§ PROBLEM
Please rewrite the data below, substituting "COVID-19" for every occurrence of "Covid-19" and leaving everything else unchanged. Omit the pictures from your answer.

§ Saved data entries
[Start of Attachment]

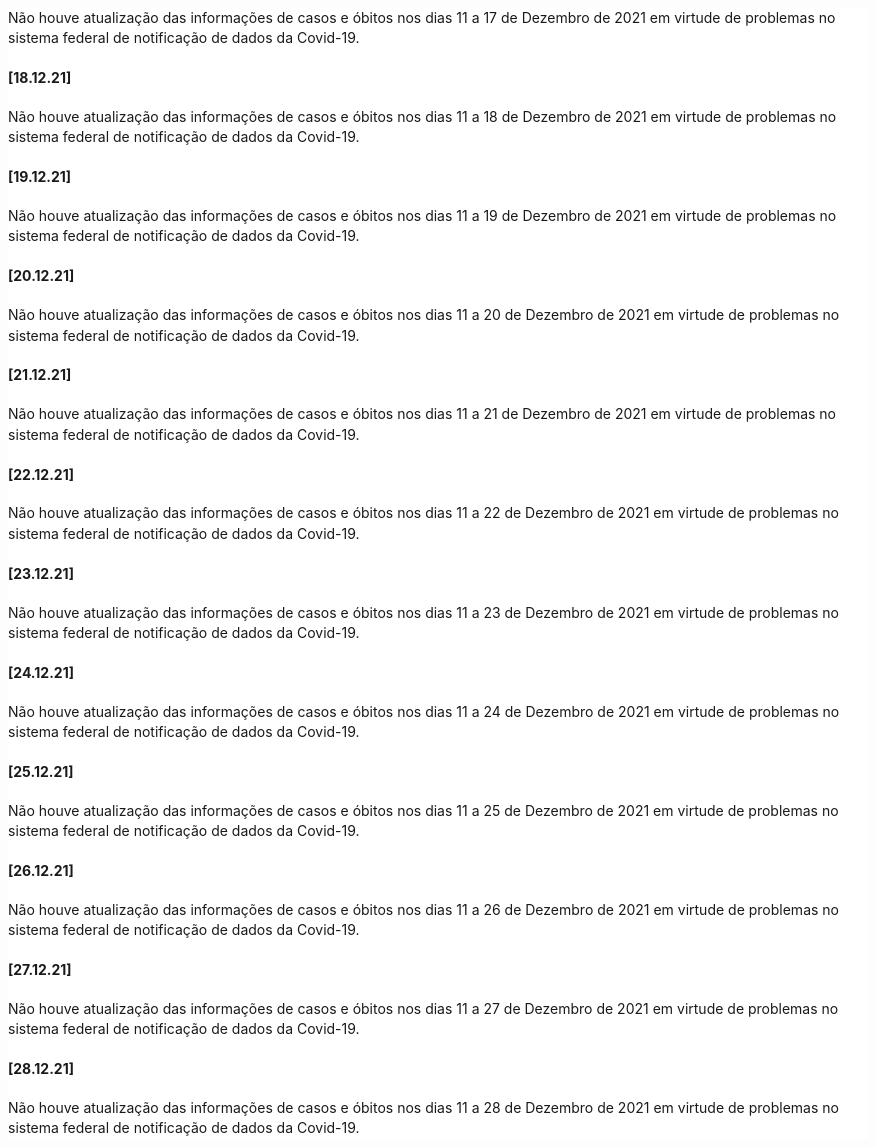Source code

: Não houve atualização das informações de casos e óbitos nos dias 11 a 17 de Dezembro de 2021 em virtude de problemas no sistema federal de notificação de dados da Covid-19.

#### [18.12.21]

Não houve atualização das informações de casos e óbitos nos dias 11 a 18 de Dezembro de 2021 em virtude de problemas no sistema federal de notificação de dados da Covid-19.

#### [19.12.21]

Não houve atualização das informações de casos e óbitos nos dias 11 a 19 de Dezembro de 2021 em virtude de problemas no sistema federal de notificação de dados da Covid-19.

#### [20.12.21]

Não houve atualização das informações de casos e óbitos nos dias 11 a 20 de Dezembro de 2021 em virtude de problemas no sistema federal de notificação de dados da Covid-19.

#### [21.12.21]

Não houve atualização das informações de casos e óbitos nos dias 11 a 21 de Dezembro de 2021 em virtude de problemas no sistema federal de notificação de dados da Covid-19.

#### [22.12.21]

Não houve atualização das informações de casos e óbitos nos dias 11 a 22 de Dezembro de 2021 em virtude de problemas no sistema federal de notificação de dados da Covid-19.

#### [23.12.21]

Não houve atualização das informações de casos e óbitos nos dias 11 a 23 de Dezembro de 2021 em virtude de problemas no sistema federal de notificação de dados da Covid-19.

#### [24.12.21]

Não houve atualização das informações de casos e óbitos nos dias 11 a 24 de Dezembro de 2021 em virtude de problemas no sistema federal de notificação de dados da Covid-19.

#### [25.12.21]

Não houve atualização das informações de casos e óbitos nos dias 11 a 25 de Dezembro de 2021 em virtude de problemas no sistema federal de notificação de dados da Covid-19.

#### [26.12.21]

Não houve atualização das informações de casos e óbitos nos dias 11 a 26 de Dezembro de 2021 em virtude de problemas no sistema federal de notificação de dados da Covid-19.

#### [27.12.21]

Não houve atualização das informações de casos e óbitos nos dias 11 a 27 de Dezembro de 2021 em virtude de problemas no sistema federal de notificação de dados da Covid-19.

#### [28.12.21]

Não houve atualização das informações de casos e óbitos nos dias 11 a 28 de Dezembro de 2021 em virtude de problemas no sistema federal de notificação de dados da Covid-19.

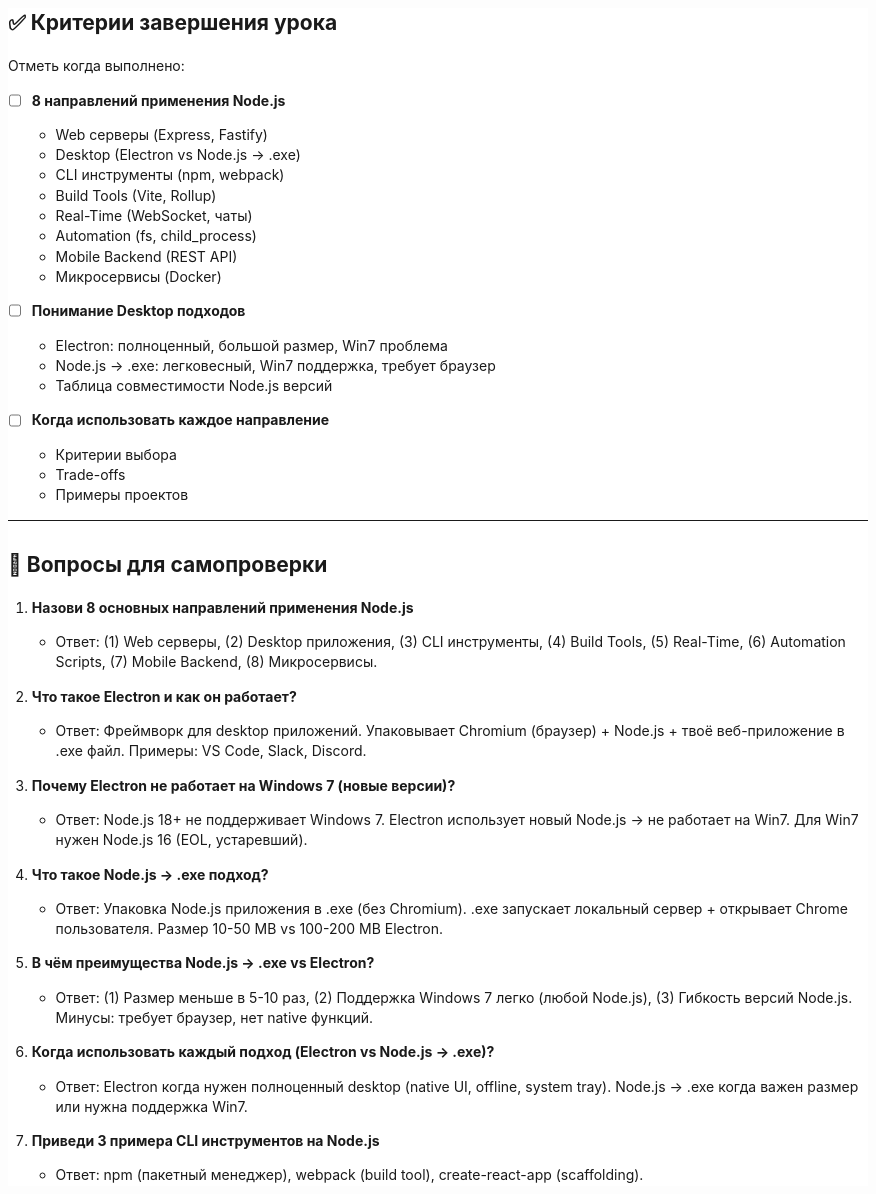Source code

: 
## ✅ Критерии завершения урока

Отметь когда выполнено:

- [ ] **8 направлений применения Node.js**
  - Web серверы (Express, Fastify)
  - Desktop (Electron vs Node.js → .exe)
  - CLI инструменты (npm, webpack)
  - Build Tools (Vite, Rollup)
  - Real-Time (WebSocket, чаты)
  - Automation (fs, child_process)
  - Mobile Backend (REST API)
  - Микросервисы (Docker)

- [ ] **Понимание Desktop подходов**
  - Electron: полноценный, большой размер, Win7 проблема
  - Node.js → .exe: легковесный, Win7 поддержка, требует браузер
  - Таблица совместимости Node.js версий

- [ ] **Когда использовать каждое направление**
  - Критерии выбора
  - Trade-offs
  - Примеры проектов

---

## 📝 Вопросы для самопроверки

1. **Назови 8 основных направлений применения Node.js**
   - Ответ: (1) Web серверы, (2) Desktop приложения, (3) CLI инструменты, (4) Build Tools, (5) Real-Time, (6) Automation Scripts, (7) Mobile Backend, (8) Микросервисы.

2. **Что такое Electron и как он работает?**
   - Ответ: Фреймворк для desktop приложений. Упаковывает Chromium (браузер) + Node.js + твоё веб-приложение в .exe файл. Примеры: VS Code, Slack, Discord.

3. **Почему Electron не работает на Windows 7 (новые версии)?**
   - Ответ: Node.js 18+ не поддерживает Windows 7. Electron использует новый Node.js → не работает на Win7. Для Win7 нужен Node.js 16 (EOL, устаревший).

4. **Что такое Node.js → .exe подход?**
   - Ответ: Упаковка Node.js приложения в .exe (без Chromium). .exe запускает локальный сервер + открывает Chrome пользователя. Размер 10-50 MB vs 100-200 MB Electron.

5. **В чём преимущества Node.js → .exe vs Electron?**
   - Ответ: (1) Размер меньше в 5-10 раз, (2) Поддержка Windows 7 легко (любой Node.js), (3) Гибкость версий Node.js. Минусы: требует браузер, нет native функций.

6. **Когда использовать каждый подход (Electron vs Node.js → .exe)?**
   - Ответ: Electron когда нужен полноценный desktop (native UI, offline, system tray). Node.js → .exe когда важен размер или нужна поддержка Win7.

7. **Приведи 3 примера CLI инструментов на Node.js**
   - Ответ: npm (пакетный менеджер), webpack (build tool), create-react-app (scaffolding).
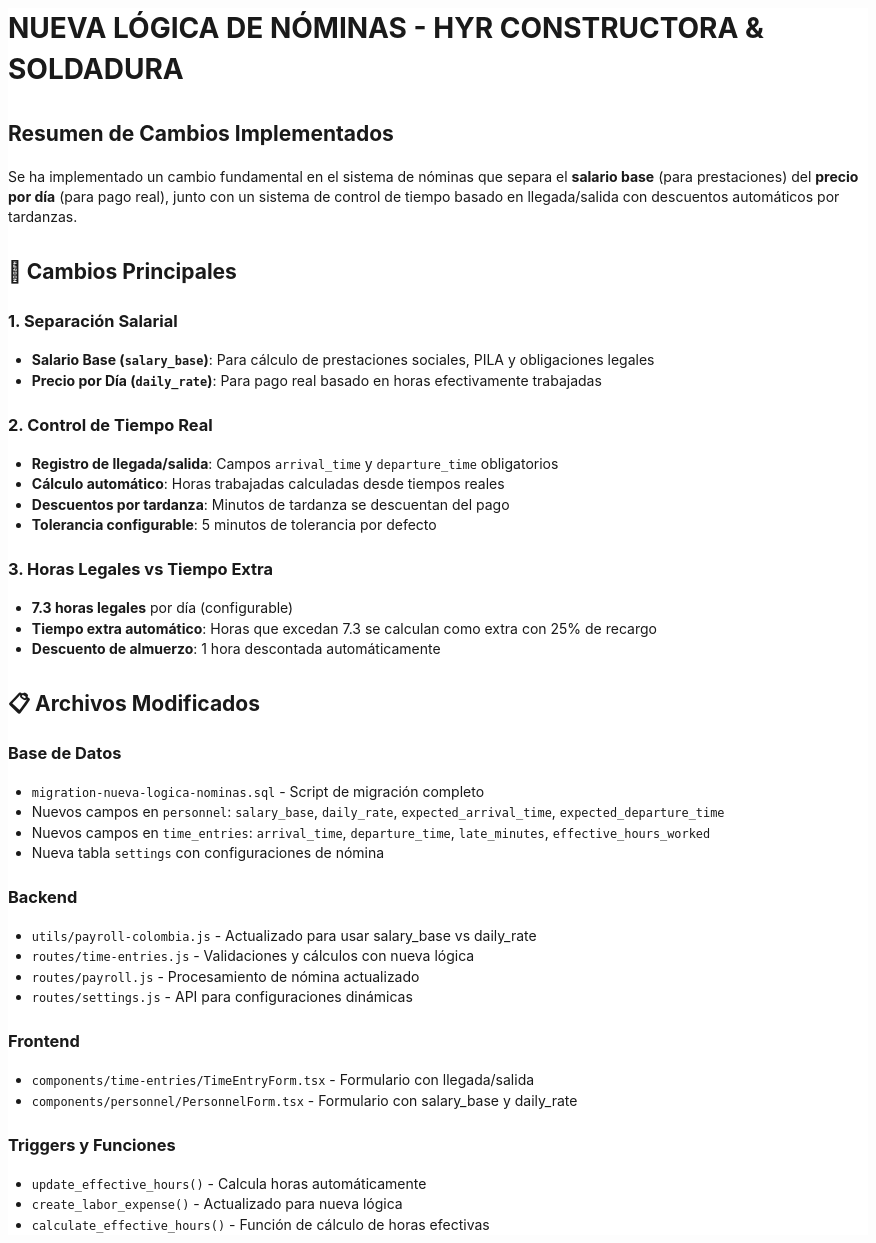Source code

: # NUEVA LÓGICA DE NÓMINAS - HYR CONSTRUCTORA & SOLDADURA

## Resumen de Cambios Implementados

Se ha implementado un cambio fundamental en el sistema de nóminas que separa el **salario base** (para prestaciones) del **precio por día** (para pago real), junto con un sistema de control de tiempo basado en llegada/salida con descuentos automáticos por tardanzas.

## 🔄 Cambios Principales

### 1. Separación Salarial
- **Salario Base (`salary_base`)**: Para cálculo de prestaciones sociales, PILA y obligaciones legales
- **Precio por Día (`daily_rate`)**: Para pago real basado en horas efectivamente trabajadas

### 2. Control de Tiempo Real
- **Registro de llegada/salida**: Campos `arrival_time` y `departure_time` obligatorios
- **Cálculo automático**: Horas trabajadas calculadas desde tiempos reales
- **Descuentos por tardanza**: Minutos de tardanza se descuentan del pago
- **Tolerancia configurable**: 5 minutos de tolerancia por defecto

### 3. Horas Legales vs Tiempo Extra
- **7.3 horas legales** por día (configurable)
- **Tiempo extra automático**: Horas que excedan 7.3 se calculan como extra con 25% de recargo
- **Descuento de almuerzo**: 1 hora descontada automáticamente

## 📋 Archivos Modificados

### Base de Datos
- `migration-nueva-logica-nominas.sql` - Script de migración completo
- Nuevos campos en `personnel`: `salary_base`, `daily_rate`, `expected_arrival_time`, `expected_departure_time`
- Nuevos campos en `time_entries`: `arrival_time`, `departure_time`, `late_minutes`, `effective_hours_worked`
- Nueva tabla `settings` con configuraciones de nómina

### Backend
- `utils/payroll-colombia.js` - Actualizado para usar salary_base vs daily_rate
- `routes/time-entries.js` - Validaciones y cálculos con nueva lógica
- `routes/payroll.js` - Procesamiento de nómina actualizado
- `routes/settings.js` - API para configuraciones dinámicas

### Frontend
- `components/time-entries/TimeEntryForm.tsx` - Formulario con llegada/salida
- `components/personnel/PersonnelForm.tsx` - Formulario con salary_base y daily_rate

### Triggers y Funciones
- `update_effective_hours()` - Calcula horas automáticamente
- `create_labor_expense()` - Actualizado para nueva lógica
- `calculate_effective_hours()` - Función de cálculo de horas efectivas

[End of Attachment]

§ RESPONSE
Source code

: Não houve atualização das informações de casos e óbitos nos dias 11 a 17 de Dezembro de 2021 em virtude de problemas no sistema federal de notificação de dados da COVID-19.

#### [18.12.21]

Não houve atualização das informações de casos e óbitos nos dias 11 a 18 de Dezembro de 2021 em virtude de problemas no sistema federal de notificação de dados da COVID-19.

#### [19.12.21]

Não houve atualização das informações de casos e óbitos nos dias 11 a 19 de Dezembro de 2021 em virtude de problemas no sistema federal de notificação de dados da COVID-19.

#### [20.12.21]

Não houve atualização das informações de casos e óbitos nos dias 11 a 20 de Dezembro de 2021 em virtude de problemas no sistema federal de notificação de dados da COVID-19.

#### [21.12.21]

Não houve atualização das informações de casos e óbitos nos dias 11 a 21 de Dezembro de 2021 em virtude de problemas no sistema federal de notificação de dados da COVID-19.

#### [22.12.21]

Não houve atualização das informações de casos e óbitos nos dias 11 a 22 de Dezembro de 2021 em virtude de problemas no sistema federal de notificação de dados da COVID-19.

#### [23.12.21]

Não houve atualização das informações de casos e óbitos nos dias 11 a 23 de Dezembro de 2021 em virtude de problemas no sistema federal de notificação de dados da COVID-19.

#### [24.12.21]

Não houve atualização das informações de casos e óbitos nos dias 11 a 24 de Dezembro de 2021 em virtude de problemas no sistema federal de notificação de dados da COVID-19.

#### [25.12.21]

Não houve atualização das informações de casos e óbitos nos dias 11 a 25 de Dezembro de 2021 em virtude de problemas no sistema federal de notificação de dados da COVID-19.

#### [26.12.21]

Não houve atualização das informações de casos e óbitos nos dias 11 a 26 de Dezembro de 2021 em virtude de problemas no sistema federal de notificação de dados da COVID-19.

#### [27.12.21]

Não houve atualização das informações de casos e óbitos nos dias 11 a 27 de Dezembro de 2021 em virtude de problemas no sistema federal de notificação de dados da COVID-19.

#### [28.12.21]

Não houve atualização das informações de casos e óbitos nos dias 11 a 28 de Dezembro de 2021 em virtude de problemas no sistema federal de notificação de dados da COVID-19.

Source code

: 
## ✅ Критерии завершения урока

Отметь когда выполнено:

- [ ] **8 направлений применения Node.js**
  - Web серверы (Express, Fastify)
  - Desktop (Electron vs Node.js → .exe)
  - CLI инструменты (npm, webpack)
  - Build Tools (Vite, Rollup)
  - Real-Time (WebSocket, чаты)
  - Automation (fs, child_process)
  - Mobile Backend (REST API)
  - Микросервисы (Docker)

- [ ] **Понимание Desktop подходов**
  - Electron: полноценный, большой размер, Win7 проблема
  - Node.js → .exe: легковесный, Win7 поддержка, требует браузер
  - Таблица совместимости Node.js версий

- [ ] **Когда использовать каждое направление**
  - Критерии выбора
  - Trade-offs
  - Примеры проектов

---

## 📝 Вопросы для самопроверки

1. **Назови 8 основных направлений применения Node.js**
   - Ответ: (1) Web серверы, (2) Desktop приложения, (3) CLI инструменты, (4) Build Tools, (5) Real-Time, (6) Automation Scripts, (7) Mobile Backend, (8) Микросервисы.

2. **Что такое Electron и как он работает?**
   - Ответ: Фреймворк для desktop приложений. Упаковывает Chromium (браузер) + Node.js + твоё веб-приложение в .exe файл. Примеры: VS Code, Slack, Discord.

3. **Почему Electron не работает на Windows 7 (новые версии)?**
   - Ответ: Node.js 18+ не поддерживает Windows 7. Electron использует новый Node.js → не работает на Win7. Для Win7 нужен Node.js 16 (EOL, устаревший).

4. **Что такое Node.js → .exe подход?**
   - Ответ: Упаковка Node.js приложения в .exe (без Chromium). .exe запускает локальный сервер + открывает Chrome пользователя. Размер 10-50 MB vs 100-200 MB Electron.

5. **В чём преимущества Node.js → .exe vs Electron?**
   - Ответ: (1) Размер меньше в 5-10 раз, (2) Поддержка Windows 7 легко (любой Node.js), (3) Гибкость версий Node.js. Минусы: требует браузер, нет native функций.

6. **Когда использовать каждый подход (Electron vs Node.js → .exe)?**
   - Ответ: Electron когда нужен полноценный desktop (native UI, offline, system tray). Node.js → .exe когда важен размер или нужна поддержка Win7.

7. **Приведи 3 примера CLI инструментов на Node.js**
   - Ответ: npm (пакетный менеджер), webpack (build tool), create-react-app (scaffolding).
Source code

: # NUEVA LÓGICA DE NÓMINAS - HYR CONSTRUCTORA & SOLDADURA

## Resumen de Cambios Implementados

Se ha implementado un cambio fundamental en el sistema de nóminas que separa el **salario base** (para prestaciones) del **precio por día** (para pago real), junto con un sistema de control de tiempo basado en llegada/salida con descuentos automáticos por tardanzas.

## 🔄 Cambios Principales

### 1. Separación Salarial
- **Salario Base (`salary_base`)**: Para cálculo de prestaciones sociales, PILA y obligaciones legales
- **Precio por Día (`daily_rate`)**: Para pago real basado en horas efectivamente trabajadas

### 2. Control de Tiempo Real
- **Registro de llegada/salida**: Campos `arrival_time` y `departure_time` obligatorios
- **Cálculo automático**: Horas trabajadas calculadas desde tiempos reales
- **Descuentos por tardanza**: Minutos de tardanza se descuentan del pago
- **Tolerancia configurable**: 5 minutos de tolerancia por defecto

### 3. Horas Legales vs Tiempo Extra
- **7.3 horas legales** por día (configurable)
- **Tiempo extra automático**: Horas que excedan 7.3 se calculan como extra con 25% de recargo
- **Descuento de almuerzo**: 1 hora descontada automáticamente

## 📋 Archivos Modificados

### Base de Datos
- `migration-nueva-logica-nominas.sql` - Script de migración completo
- Nuevos campos en `personnel`: `salary_base`, `daily_rate`, `expected_arrival_time`, `expected_departure_time`
- Nuevos campos en `time_entries`: `arrival_time`, `departure_time`, `late_minutes`, `effective_hours_worked`
- Nueva tabla `settings` con configuraciones de nómina

### Backend
- `utils/payroll-colombia.js` - Actualizado para usar salary_base vs daily_rate
- `routes/time-entries.js` - Validaciones y cálculos con nueva lógica
- `routes/payroll.js` - Procesamiento de nómina actualizado
- `routes/settings.js` - API para configuraciones dinámicas

### Frontend
- `components/time-entries/TimeEntryForm.tsx` - Formulario con llegada/salida
- `components/personnel/PersonnelForm.tsx` - Formulario con salary_base y daily_rate

### Triggers y Funciones
- `update_effective_hours()` - Calcula horas automáticamente
- `create_labor_expense()` - Actualizado para nueva lógica
- `calculate_effective_hours()` - Función de cálculo de horas efectivas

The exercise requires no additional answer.